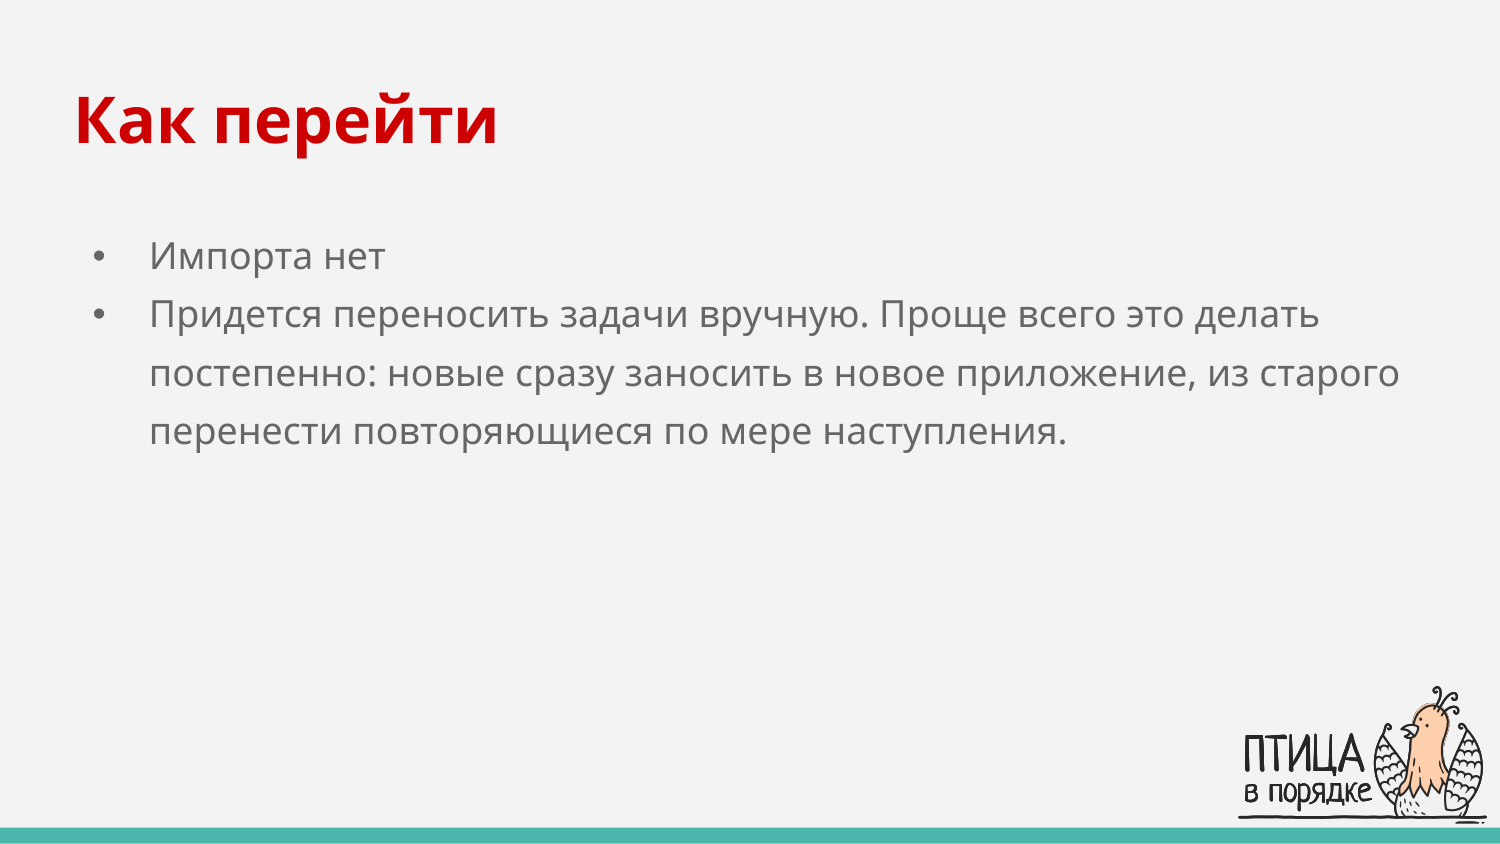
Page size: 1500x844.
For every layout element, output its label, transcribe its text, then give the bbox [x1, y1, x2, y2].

title Как перейти [59, 59, 1441, 178]
list Импорта нет Придется переносить задачи вручную. Проще всего это делать постепенно: новые сразу заносить в новое приложение, из старого перенести повторяющиеся по мере наступления. [59, 207, 1441, 828]
picture [1225, 621, 1500, 844]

========================

• _Problem description_
Please keep every line of the data the same when you reproduce it, and keep every picture out.

• _Output of the exercise_
Page size: 1500x844.
For every layout element, output its label, transcribe its text, then give the bbox [x1, y1, x2, y2].

title Как перейти [59, 59, 1441, 178]
list Импорта нет Придется переносить задачи вручную. Проще всего это делать постепенно: новые сразу заносить в новое приложение, из старого перенести повторяющиеся по мере наступления. [59, 207, 1441, 828]
picture [1225, 621, 1500, 844]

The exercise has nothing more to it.